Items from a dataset
++++

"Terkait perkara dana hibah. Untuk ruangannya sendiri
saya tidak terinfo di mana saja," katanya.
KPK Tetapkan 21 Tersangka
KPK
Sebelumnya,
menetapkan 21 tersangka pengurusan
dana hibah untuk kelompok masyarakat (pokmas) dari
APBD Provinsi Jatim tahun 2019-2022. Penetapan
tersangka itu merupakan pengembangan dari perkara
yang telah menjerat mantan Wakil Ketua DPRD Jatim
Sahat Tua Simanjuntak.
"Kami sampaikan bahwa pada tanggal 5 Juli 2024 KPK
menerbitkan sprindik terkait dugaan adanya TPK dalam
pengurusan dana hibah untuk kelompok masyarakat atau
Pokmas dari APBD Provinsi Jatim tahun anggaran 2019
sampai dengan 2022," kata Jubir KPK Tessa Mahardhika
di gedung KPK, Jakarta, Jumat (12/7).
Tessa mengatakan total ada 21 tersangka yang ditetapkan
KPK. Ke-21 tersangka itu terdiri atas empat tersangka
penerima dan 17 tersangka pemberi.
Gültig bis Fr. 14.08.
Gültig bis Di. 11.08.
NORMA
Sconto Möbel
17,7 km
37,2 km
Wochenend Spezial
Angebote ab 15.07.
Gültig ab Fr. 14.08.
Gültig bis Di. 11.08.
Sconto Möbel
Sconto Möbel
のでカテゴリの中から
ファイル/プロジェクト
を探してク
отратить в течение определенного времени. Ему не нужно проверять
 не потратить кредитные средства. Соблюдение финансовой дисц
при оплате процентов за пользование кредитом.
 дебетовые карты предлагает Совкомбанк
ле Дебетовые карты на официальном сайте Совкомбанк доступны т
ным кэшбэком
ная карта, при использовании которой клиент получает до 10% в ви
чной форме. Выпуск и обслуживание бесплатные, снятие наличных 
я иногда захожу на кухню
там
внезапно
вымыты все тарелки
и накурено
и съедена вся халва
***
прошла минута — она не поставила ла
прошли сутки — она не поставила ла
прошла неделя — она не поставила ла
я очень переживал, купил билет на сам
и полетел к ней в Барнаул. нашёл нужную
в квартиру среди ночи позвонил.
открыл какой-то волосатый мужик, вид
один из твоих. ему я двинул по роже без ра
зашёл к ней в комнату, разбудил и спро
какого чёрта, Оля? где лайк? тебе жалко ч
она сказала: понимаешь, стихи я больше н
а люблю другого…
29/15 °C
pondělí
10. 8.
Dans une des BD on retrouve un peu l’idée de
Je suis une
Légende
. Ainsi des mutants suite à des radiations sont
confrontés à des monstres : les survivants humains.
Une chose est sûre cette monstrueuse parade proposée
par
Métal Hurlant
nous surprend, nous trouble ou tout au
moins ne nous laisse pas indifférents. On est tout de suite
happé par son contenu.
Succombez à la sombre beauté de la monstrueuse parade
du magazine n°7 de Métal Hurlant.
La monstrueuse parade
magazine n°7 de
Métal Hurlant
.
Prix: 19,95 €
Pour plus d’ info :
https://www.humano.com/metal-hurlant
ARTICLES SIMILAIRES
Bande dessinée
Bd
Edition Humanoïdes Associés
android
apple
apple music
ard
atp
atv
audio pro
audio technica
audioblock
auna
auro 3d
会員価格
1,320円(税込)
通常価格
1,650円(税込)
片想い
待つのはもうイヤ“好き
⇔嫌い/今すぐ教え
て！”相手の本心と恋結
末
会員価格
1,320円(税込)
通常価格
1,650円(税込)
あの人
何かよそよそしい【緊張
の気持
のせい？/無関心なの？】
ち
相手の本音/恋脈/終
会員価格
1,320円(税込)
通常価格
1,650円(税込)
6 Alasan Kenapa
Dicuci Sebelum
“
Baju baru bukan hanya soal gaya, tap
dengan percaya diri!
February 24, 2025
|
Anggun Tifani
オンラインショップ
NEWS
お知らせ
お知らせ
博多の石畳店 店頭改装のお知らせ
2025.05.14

++++

**EXERCISE INSTRUCTIONS:** Nothing in the records above may differ in your copy; retype them in full.

**REPLY:**
"Terkait perkara dana hibah. Untuk ruangannya sendiri
saya tidak terinfo di mana saja," katanya.
KPK Tetapkan 21 Tersangka
KPK
Sebelumnya,
menetapkan 21 tersangka pengurusan
dana hibah untuk kelompok masyarakat (pokmas) dari
APBD Provinsi Jatim tahun 2019-2022. Penetapan
tersangka itu merupakan pengembangan dari perkara
yang telah menjerat mantan Wakil Ketua DPRD Jatim
Sahat Tua Simanjuntak.
"Kami sampaikan bahwa pada tanggal 5 Juli 2024 KPK
menerbitkan sprindik terkait dugaan adanya TPK dalam
pengurusan dana hibah untuk kelompok masyarakat atau
Pokmas dari APBD Provinsi Jatim tahun anggaran 2019
sampai dengan 2022," kata Jubir KPK Tessa Mahardhika
di gedung KPK, Jakarta, Jumat (12/7).
Tessa mengatakan total ada 21 tersangka yang ditetapkan
KPK. Ke-21 tersangka itu terdiri atas empat tersangka
penerima dan 17 tersangka pemberi.
Gültig bis Fr. 14.08.
Gültig bis Di. 11.08.
NORMA
Sconto Möbel
17,7 km
37,2 km
Wochenend Spezial
Angebote ab 15.07.
Gültig ab Fr. 14.08.
Gültig bis Di. 11.08.
Sconto Möbel
Sconto Möbel
のでカテゴリの中から
ファイル/プロジェクト
を探してク
отратить в течение определенного времени. Ему не нужно проверять
 не потратить кредитные средства. Соблюдение финансовой дисц
при оплате процентов за пользование кредитом.
 дебетовые карты предлагает Совкомбанк
ле Дебетовые карты на официальном сайте Совкомбанк доступны т
ным кэшбэком
ная карта, при использовании которой клиент получает до 10% в ви
чной форме. Выпуск и обслуживание бесплатные, снятие наличных 
я иногда захожу на кухню
там
внезапно
вымыты все тарелки
и накурено
и съедена вся халва
***
прошла минута — она не поставила ла
прошли сутки — она не поставила ла
прошла неделя — она не поставила ла
я очень переживал, купил билет на сам
и полетел к ней в Барнаул. нашёл нужную
в квартиру среди ночи позвонил.
открыл какой-то волосатый мужик, вид
один из твоих. ему я двинул по роже без ра
зашёл к ней в комнату, разбудил и спро
какого чёрта, Оля? где лайк? тебе жалко ч
она сказала: понимаешь, стихи я больше н
а люблю другого…
29/15 °C
pondělí
10. 8.
Dans une des BD on retrouve un peu l’idée de
Je suis une
Légende
. Ainsi des mutants suite à des radiations sont
confrontés à des monstres : les survivants humains.
Une chose est sûre cette monstrueuse parade proposée
par
Métal Hurlant
nous surprend, nous trouble ou tout au
moins ne nous laisse pas indifférents. On est tout de suite
happé par son contenu.
Succombez à la sombre beauté de la monstrueuse parade
du magazine n°7 de Métal Hurlant.
La monstrueuse parade
magazine n°7 de
Métal Hurlant
.
Prix: 19,95 €
Pour plus d’ info :
https://www.humano.com/metal-hurlant
ARTICLES SIMILAIRES
Bande dessinée
Bd
Edition Humanoïdes Associés
android
apple
apple music
ard
atp
atv
audio pro
audio technica
audioblock
auna
auro 3d
会員価格
1,320円(税込)
通常価格
1,650円(税込)
片想い
待つのはもうイヤ“好き
⇔嫌い/今すぐ教え
て！”相手の本心と恋結
末
会員価格
1,320円(税込)
通常価格
1,650円(税込)
あの人
何かよそよそしい【緊張
の気持
のせい？/無関心なの？】
ち
相手の本音/恋脈/終
会員価格
1,320円(税込)
通常価格
1,650円(税込)
6 Alasan Kenapa
Dicuci Sebelum
“
Baju baru bukan hanya soal gaya, tap
dengan percaya diri!
February 24, 2025
|
Anggun Tifani
オンラインショップ
NEWS
お知らせ
お知らせ
博多の石畳店 店頭改装のお知らせ
2025.05.14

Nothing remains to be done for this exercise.